In 2007 I left secondary school with 13 GCSEs at grade C and above and the distinct impression that nobody in government had given any thought to how much pressure the education system placed upon the average 16 year old. Sure, the results made getting into sixth form a walk in the park (not that mine was in the least bit known for turning people away), but five years later and all that stress has amounted to one non-specific line on my CV. In less than twelve months, that line will most likely be gone altogether, overshadowed by the A Level results that prospective employers only glance at, and a piece of paper certifying a degree which cannot guarantee me a job. When the new plans for the English Baccalaureate come into place, I may as well throw my GCSE grades on top of the mounds of O Levels that clog up the waste paper basket of examination reforms.
I don’t really care about that, though – I know our generation will remember GCSEs as the test of our academic mettle long after the next have had to ask how our old system worked.
What really bothers me is the niggling feeling that these changes are more for show than they are for our sake. Until we face up to the fact that an end of term exam only reflects how well you cope with exam conditions, and that a piece of paper can’t portray how capable you actually are, education will continue to be defined by business principles; by success on paper, by only the qualities that can be systematically measured, and in terms of profit and return.
That may inspire your cut-throat competitive achievers, but education is for everybody, and there is an indifference to learning in this country which will need to be addressed in order to inspire true and lasting academic success.
I am just another statistic in previous education plans; a reflection of the system still currently in place. On paper I am Vikki Hutton; 13 GCSEs; 3 A Levels; BA (Hons) Degree, pending.

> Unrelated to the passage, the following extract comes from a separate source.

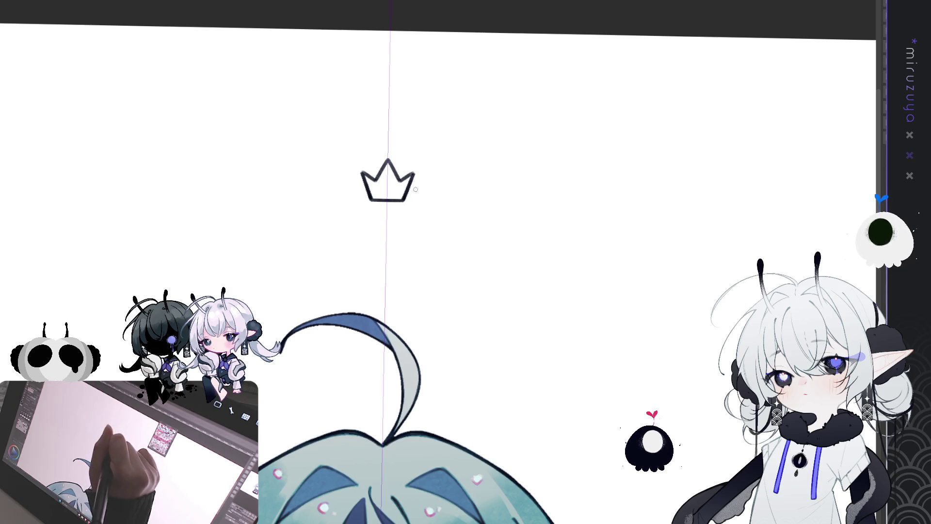
key("ctrl+minus")
key("ctrl+minus")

In person I am somebody who has forgotten about the major themes in The Great Gatsby, who never really cared that much about footpath erosion, who studied French for six years but can’t remember how to get that point across. Are those results to be equally proud of? Because I just so happened to leave them off my CV. And I can’t help but wonder… is Michael Gove doing the same with these reforms? School’s out, and he’s not even addressing why after more than a decade it’s failed to instil in so many of us a passion for actually learning.
We need pass or fail, we need grade boundaries, we need measures of our academic success and intellectual growth – unquestionably. But I have a real problem knowing that education, as a business, needs them more. Sixth forms rely on exam results to show that they can get students into universities; universities need students to fund them. As a result, our entire academic career revolves around the notion that an exam result is a suitable synonym for an education when it is not.

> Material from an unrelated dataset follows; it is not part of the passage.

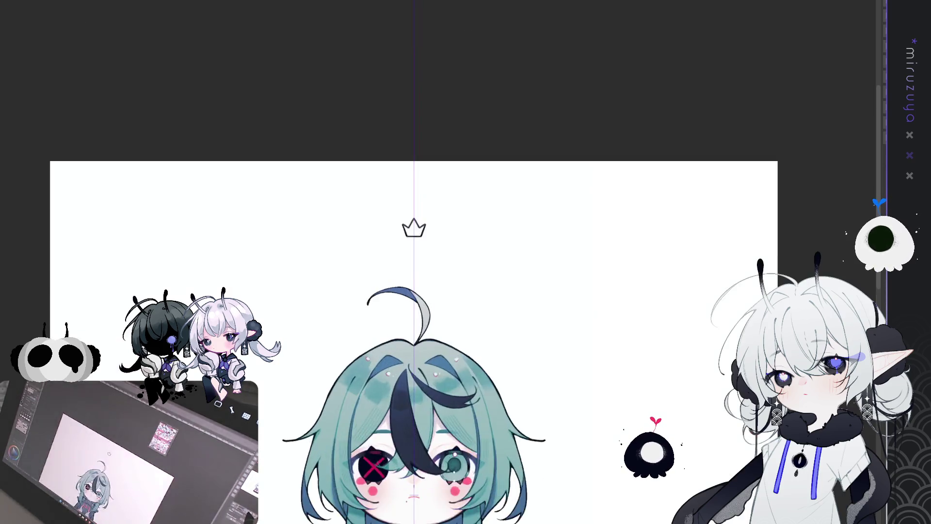
- Free-transform the crown sketch to a noticeably larger size and confirm
key("ctrl+plus")
key("ctrl+t")
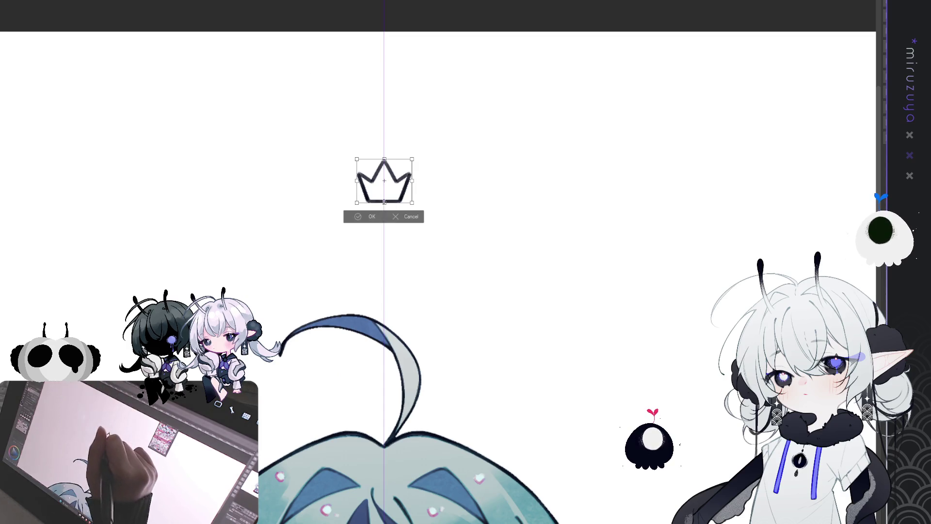
left_click_drag(385, 202, 386, 228)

I really wanted to put an MP through three weeks of GCSE exams when I was 16. What an education on modern examinations that would have been.

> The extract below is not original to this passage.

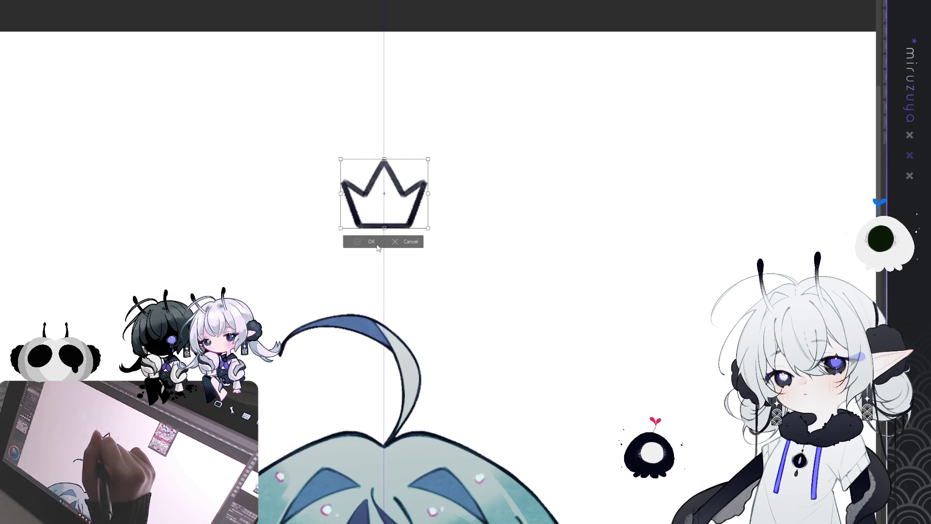
left_click(373, 243)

And whilst I don’t envy the test of Gove’s mettle when it comes to reforming the system, to tackle – as he put it – “years of drift, decline and dumbing down” in our schools, I have to ask: are exams really the answer?
I wonder what he could have learned about education if he’d walked in our shoes more recently? That a memory test does not an academic make, that university doesn’t immediately entitle you to be called educated anymore, and that to everyone else all your hard work is eventually just a line on a CV (and it still can’t promise you the job).
Knowing all that, you kind of wonder: exam reforms… what’s the point? If Gove really wants young people to become better educated adults, I think he needs to learn to read between his lines.